### [THE PROBLEM]
Among the lines below, take the one holding "ブレスオブザワイルド攻略", the one holding "ロストジャッジメント攻略", and all lines between them. Set them down exactly.

### [MATERIAL PROVIDED]

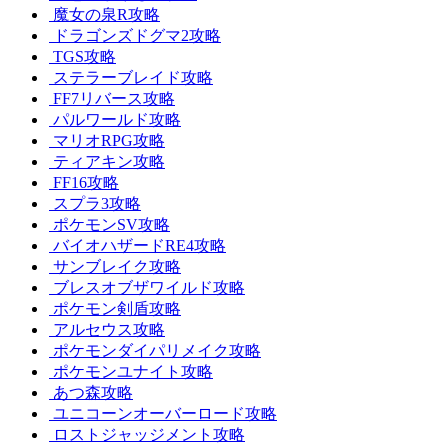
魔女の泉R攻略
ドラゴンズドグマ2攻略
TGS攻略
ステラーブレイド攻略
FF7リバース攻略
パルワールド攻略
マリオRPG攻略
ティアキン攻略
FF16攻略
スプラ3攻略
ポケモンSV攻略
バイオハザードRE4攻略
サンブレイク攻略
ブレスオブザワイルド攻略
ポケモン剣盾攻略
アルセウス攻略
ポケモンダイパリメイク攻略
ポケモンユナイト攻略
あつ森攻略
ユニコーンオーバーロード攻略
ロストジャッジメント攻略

...

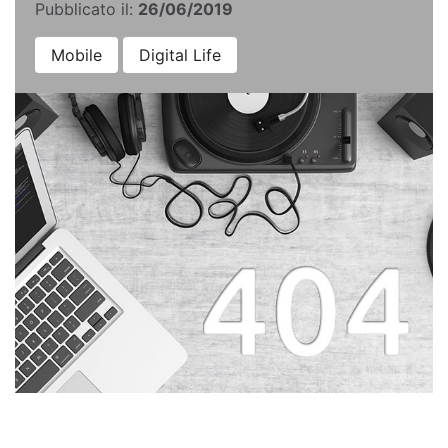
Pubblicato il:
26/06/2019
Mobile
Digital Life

==

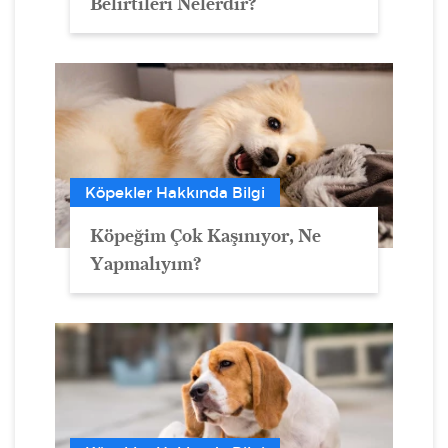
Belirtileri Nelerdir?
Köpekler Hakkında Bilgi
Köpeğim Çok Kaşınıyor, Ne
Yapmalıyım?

### [EXERCISE SOLUTION]
ブレスオブザワイルド攻略
ポケモン剣盾攻略
アルセウス攻略
ポケモンダイパリメイク攻略
ポケモンユナイト攻略
あつ森攻略
ユニコーンオーバーロード攻略
ロストジャッジメント攻略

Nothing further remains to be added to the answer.